## Work to be completed
Print the data exactly as written, but leave out each picture.

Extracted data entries
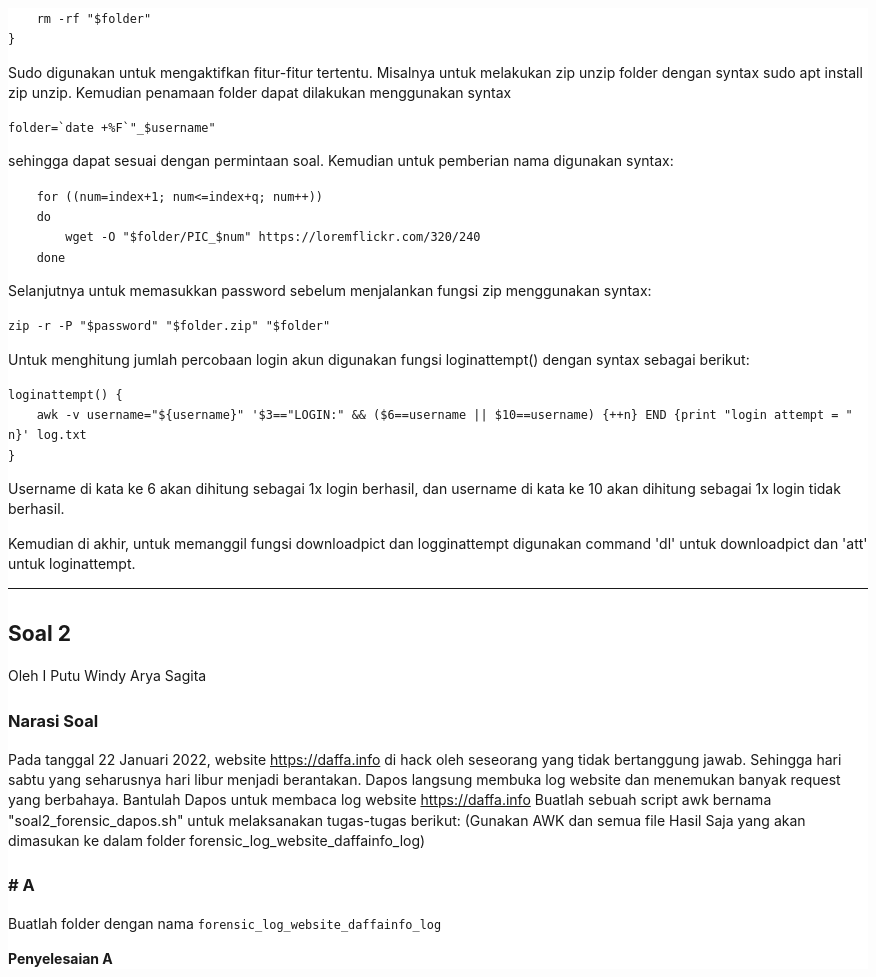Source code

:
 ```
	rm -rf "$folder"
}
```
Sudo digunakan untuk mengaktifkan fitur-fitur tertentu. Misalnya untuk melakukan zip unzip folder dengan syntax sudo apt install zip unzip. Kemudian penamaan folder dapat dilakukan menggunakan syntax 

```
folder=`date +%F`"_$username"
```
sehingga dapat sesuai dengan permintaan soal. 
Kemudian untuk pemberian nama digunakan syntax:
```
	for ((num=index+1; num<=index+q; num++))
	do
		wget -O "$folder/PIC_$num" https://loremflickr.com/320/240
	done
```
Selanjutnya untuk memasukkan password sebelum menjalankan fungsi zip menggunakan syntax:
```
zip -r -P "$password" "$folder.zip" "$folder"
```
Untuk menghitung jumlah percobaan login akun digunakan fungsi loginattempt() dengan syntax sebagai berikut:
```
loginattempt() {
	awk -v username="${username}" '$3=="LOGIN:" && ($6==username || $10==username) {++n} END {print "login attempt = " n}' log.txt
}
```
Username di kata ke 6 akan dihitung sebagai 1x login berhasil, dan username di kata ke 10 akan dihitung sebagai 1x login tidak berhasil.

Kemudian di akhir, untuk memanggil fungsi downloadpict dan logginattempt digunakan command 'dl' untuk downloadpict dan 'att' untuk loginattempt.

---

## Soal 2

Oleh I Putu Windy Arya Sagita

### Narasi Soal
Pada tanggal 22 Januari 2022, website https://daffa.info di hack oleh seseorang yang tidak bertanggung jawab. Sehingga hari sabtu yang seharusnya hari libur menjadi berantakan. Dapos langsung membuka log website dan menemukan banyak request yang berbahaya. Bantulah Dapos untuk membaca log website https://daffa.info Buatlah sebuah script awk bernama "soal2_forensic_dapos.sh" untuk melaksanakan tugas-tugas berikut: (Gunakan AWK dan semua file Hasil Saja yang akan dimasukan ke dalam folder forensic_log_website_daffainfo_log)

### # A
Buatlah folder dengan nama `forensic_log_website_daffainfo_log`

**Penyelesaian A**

## Problem solution
Source code

:
 ```
	rm -rf "$folder"
}
```
Sudo digunakan untuk mengaktifkan fitur-fitur tertentu. Misalnya untuk melakukan zip unzip folder dengan syntax sudo apt install zip unzip. Kemudian penamaan folder dapat dilakukan menggunakan syntax 

```
folder=`date +%F`"_$username"
```
sehingga dapat sesuai dengan permintaan soal. 
Kemudian untuk pemberian nama digunakan syntax:
```
	for ((num=index+1; num<=index+q; num++))
	do
		wget -O "$folder/PIC_$num" https://loremflickr.com/320/240
	done
```
Selanjutnya untuk memasukkan password sebelum menjalankan fungsi zip menggunakan syntax:
```
zip -r -P "$password" "$folder.zip" "$folder"
```
Untuk menghitung jumlah percobaan login akun digunakan fungsi loginattempt() dengan syntax sebagai berikut:
```
loginattempt() {
	awk -v username="${username}" '$3=="LOGIN:" && ($6==username || $10==username) {++n} END {print "login attempt = " n}' log.txt
}
```
Username di kata ke 6 akan dihitung sebagai 1x login berhasil, dan username di kata ke 10 akan dihitung sebagai 1x login tidak berhasil.

Kemudian di akhir, untuk memanggil fungsi downloadpict dan logginattempt digunakan command 'dl' untuk downloadpict dan 'att' untuk loginattempt.

---

## Soal 2

Oleh I Putu Windy Arya Sagita

### Narasi Soal
Pada tanggal 22 Januari 2022, website https://daffa.info di hack oleh seseorang yang tidak bertanggung jawab. Sehingga hari sabtu yang seharusnya hari libur menjadi berantakan. Dapos langsung membuka log website dan menemukan banyak request yang berbahaya. Bantulah Dapos untuk membaca log website https://daffa.info Buatlah sebuah script awk bernama "soal2_forensic_dapos.sh" untuk melaksanakan tugas-tugas berikut: (Gunakan AWK dan semua file Hasil Saja yang akan dimasukan ke dalam folder forensic_log_website_daffainfo_log)

### # A
Buatlah folder dengan nama `forensic_log_website_daffainfo_log`

**Penyelesaian A**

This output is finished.